Rabbi Jonah Pesner, director of the Reform movement’s Religious Action Center, said his organization is “working closely with Dayenu to mobilize Reform Jewish voters to address this issue.”   

Presumptive Democratic presidential nominee Joe Biden has said that if elected he would elevate the issue of climate change and consider it a national security priority. He has outlined a plan, what he calls a “Clean Energy Revolution,” to address what he said is “a grave threat” so that the U.S. can “lead the world in addressing the climate emergency.”

President Donald Trump has widely rolled back measures meant to address climate change. When U.S. government scientists released their latest volume of the National Climate Assessment, Trump rejected its central finding that emissions of carbon dioxide are caused by human activities and causing lasting economic damage. He has also begun the yearlong process of withdrawing the U.S. from the Paris climate treaty that has been signed by nearly all nations to reduce fossil fuel emissions. He called it flawed, said it protects polluters and is too costly. In addition, he has moved to weaken fuel economy standards for cars.

Dayenu hopes that climate will be a factor in the coming election. A majority of Americans (63 percent) report seeing the effects of climate change in their own communities, according to the Pew Research Center, and 60 percent said they believe it is a threat to the well-being of the United States — as high a figure as in any Pew survey going back to 2009. Fully 65 percent believe the federal government should do more — including more than half of Republicans and an overwhelming number of Democrats.
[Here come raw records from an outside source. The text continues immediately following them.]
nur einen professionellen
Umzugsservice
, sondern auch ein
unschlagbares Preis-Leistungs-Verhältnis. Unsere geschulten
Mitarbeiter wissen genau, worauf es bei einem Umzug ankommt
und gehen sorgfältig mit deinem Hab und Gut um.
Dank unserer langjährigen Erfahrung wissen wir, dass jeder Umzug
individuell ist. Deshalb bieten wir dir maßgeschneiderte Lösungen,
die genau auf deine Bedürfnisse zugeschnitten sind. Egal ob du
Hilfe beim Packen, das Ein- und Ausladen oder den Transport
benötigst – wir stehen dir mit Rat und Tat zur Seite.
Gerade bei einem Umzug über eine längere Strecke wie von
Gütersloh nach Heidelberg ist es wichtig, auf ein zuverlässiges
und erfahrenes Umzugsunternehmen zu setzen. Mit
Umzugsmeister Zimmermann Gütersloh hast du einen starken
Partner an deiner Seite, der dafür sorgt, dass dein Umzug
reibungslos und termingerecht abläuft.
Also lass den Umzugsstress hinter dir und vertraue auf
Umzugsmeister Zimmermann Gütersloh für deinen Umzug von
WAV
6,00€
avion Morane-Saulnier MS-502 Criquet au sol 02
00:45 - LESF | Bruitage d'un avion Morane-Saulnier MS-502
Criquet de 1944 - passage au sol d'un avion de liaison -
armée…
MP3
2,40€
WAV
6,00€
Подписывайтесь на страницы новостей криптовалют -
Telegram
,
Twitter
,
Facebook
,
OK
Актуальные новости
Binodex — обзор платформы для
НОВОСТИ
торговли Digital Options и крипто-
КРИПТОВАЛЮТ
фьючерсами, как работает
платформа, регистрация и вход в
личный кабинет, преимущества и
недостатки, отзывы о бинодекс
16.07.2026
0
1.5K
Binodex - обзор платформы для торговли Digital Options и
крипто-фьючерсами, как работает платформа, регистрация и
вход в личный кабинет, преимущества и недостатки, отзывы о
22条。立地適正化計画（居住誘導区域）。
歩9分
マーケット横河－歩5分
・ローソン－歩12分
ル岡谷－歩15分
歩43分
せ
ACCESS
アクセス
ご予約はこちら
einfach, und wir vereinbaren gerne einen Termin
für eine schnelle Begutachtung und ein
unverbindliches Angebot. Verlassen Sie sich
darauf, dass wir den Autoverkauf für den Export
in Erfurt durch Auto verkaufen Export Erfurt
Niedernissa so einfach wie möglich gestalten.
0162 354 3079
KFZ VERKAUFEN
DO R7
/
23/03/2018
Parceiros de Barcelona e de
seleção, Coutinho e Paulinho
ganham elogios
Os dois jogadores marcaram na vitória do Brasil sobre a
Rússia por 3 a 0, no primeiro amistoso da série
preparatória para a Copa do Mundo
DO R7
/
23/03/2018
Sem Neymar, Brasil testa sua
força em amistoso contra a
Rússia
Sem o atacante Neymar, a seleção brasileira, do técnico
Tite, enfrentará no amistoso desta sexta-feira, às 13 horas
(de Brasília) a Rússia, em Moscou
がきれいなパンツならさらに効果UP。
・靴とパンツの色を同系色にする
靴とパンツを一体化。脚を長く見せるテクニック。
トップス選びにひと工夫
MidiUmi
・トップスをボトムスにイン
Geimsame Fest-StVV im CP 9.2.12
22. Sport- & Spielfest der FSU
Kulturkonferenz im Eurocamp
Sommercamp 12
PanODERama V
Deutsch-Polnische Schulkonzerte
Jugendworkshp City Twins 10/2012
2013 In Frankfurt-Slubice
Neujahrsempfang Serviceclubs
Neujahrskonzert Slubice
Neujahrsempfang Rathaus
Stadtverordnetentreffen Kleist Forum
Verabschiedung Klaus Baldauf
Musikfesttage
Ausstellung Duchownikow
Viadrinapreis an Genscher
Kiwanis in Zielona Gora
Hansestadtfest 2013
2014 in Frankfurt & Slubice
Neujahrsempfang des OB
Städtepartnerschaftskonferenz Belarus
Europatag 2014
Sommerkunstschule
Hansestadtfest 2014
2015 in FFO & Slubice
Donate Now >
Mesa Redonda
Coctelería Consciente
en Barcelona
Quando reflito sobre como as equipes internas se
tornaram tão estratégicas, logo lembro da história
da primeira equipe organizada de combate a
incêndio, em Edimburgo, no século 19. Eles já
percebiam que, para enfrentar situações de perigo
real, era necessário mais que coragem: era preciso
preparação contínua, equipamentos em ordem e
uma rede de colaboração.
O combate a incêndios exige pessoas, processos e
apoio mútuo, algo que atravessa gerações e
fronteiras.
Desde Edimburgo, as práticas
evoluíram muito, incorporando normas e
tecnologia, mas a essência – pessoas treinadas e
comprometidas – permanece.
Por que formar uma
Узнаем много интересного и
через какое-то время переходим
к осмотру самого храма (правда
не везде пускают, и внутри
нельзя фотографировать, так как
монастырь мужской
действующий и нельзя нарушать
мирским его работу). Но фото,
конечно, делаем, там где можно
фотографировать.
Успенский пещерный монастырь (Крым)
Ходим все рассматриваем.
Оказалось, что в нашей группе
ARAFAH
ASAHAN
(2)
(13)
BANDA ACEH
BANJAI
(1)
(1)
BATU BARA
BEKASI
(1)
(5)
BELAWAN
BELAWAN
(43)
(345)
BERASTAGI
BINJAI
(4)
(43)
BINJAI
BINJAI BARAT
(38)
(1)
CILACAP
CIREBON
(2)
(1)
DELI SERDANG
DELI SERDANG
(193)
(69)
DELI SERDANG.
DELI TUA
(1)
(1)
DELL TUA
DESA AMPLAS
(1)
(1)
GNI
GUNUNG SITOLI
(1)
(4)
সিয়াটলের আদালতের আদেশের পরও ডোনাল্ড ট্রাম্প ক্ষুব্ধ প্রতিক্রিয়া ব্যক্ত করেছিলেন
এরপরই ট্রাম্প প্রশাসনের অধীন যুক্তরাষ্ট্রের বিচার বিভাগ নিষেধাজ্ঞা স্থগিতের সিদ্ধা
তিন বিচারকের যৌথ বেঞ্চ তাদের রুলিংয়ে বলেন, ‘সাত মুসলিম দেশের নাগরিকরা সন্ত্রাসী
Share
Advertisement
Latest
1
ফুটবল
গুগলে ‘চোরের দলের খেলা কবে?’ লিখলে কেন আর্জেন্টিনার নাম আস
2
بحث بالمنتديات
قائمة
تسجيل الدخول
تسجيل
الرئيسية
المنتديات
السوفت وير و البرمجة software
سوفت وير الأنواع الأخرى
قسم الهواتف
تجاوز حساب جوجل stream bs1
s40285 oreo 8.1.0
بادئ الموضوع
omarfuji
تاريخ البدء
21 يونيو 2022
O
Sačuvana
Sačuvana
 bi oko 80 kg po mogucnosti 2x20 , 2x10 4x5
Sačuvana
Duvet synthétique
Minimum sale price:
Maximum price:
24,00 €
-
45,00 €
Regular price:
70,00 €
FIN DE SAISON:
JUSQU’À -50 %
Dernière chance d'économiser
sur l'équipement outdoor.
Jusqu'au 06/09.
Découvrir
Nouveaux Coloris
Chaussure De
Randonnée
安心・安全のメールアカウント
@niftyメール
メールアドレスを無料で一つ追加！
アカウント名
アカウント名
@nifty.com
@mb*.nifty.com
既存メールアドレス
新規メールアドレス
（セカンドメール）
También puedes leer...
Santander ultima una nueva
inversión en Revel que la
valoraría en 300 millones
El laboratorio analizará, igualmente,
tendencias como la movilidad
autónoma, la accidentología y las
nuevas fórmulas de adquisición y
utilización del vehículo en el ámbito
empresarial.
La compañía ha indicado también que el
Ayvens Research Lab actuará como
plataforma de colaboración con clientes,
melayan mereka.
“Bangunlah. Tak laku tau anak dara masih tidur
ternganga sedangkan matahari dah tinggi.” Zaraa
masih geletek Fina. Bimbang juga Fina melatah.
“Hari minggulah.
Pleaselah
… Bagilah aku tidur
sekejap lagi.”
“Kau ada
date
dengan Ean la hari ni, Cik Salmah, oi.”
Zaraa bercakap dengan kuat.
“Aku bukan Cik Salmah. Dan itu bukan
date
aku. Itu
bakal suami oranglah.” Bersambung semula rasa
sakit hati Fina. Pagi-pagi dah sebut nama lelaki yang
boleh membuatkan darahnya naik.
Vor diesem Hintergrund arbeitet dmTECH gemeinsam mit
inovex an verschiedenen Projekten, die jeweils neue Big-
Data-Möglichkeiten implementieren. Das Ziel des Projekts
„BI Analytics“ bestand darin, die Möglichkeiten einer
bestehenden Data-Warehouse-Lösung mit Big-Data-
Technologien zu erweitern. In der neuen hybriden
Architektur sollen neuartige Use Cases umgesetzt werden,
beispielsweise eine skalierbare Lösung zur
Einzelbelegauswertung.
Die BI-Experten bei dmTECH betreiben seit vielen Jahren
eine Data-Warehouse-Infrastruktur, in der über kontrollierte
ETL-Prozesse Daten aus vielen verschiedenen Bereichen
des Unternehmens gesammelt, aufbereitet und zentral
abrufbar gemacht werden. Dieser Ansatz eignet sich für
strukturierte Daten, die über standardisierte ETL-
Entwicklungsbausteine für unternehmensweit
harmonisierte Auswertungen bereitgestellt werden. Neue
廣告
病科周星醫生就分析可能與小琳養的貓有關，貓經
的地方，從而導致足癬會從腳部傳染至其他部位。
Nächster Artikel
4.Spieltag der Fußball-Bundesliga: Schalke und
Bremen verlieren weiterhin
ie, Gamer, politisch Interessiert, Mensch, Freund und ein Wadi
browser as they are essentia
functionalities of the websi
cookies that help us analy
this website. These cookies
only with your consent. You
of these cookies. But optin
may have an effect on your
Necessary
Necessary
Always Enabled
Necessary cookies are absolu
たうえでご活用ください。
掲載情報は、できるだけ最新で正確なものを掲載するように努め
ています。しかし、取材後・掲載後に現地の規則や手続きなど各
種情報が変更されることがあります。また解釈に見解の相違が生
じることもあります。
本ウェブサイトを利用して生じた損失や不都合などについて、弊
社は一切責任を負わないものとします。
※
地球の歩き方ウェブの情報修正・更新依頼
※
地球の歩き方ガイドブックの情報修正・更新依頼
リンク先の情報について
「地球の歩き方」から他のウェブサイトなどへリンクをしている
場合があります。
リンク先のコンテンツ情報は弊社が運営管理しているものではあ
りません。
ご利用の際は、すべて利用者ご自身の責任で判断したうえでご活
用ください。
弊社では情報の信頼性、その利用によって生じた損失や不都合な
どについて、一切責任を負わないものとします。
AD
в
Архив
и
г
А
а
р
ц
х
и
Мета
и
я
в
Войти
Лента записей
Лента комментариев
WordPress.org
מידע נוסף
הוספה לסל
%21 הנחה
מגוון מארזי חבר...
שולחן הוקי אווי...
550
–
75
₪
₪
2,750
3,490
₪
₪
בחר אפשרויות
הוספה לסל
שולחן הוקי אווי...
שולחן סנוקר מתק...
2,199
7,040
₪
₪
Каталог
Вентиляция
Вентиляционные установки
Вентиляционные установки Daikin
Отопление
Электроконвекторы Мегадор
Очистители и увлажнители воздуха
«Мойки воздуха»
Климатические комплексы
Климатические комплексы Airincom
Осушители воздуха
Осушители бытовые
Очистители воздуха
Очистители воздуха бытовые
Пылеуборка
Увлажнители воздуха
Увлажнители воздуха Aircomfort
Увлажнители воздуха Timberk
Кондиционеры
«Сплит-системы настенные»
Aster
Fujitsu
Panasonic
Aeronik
“Solar energy is the cheapest form of energy and the reason we still burn oil and gas is because we have the infrastructure and the companies running them don’t want to close them down because of shareholder value,” said Aroneanu. “The technology [for clean energy] is there, what is lacking is the political will and investment in clean energy infrastructure. There are tax credits that are about to expire for solar and wind that Congress is considering continuing. We have to invest money up front to get a good return later.”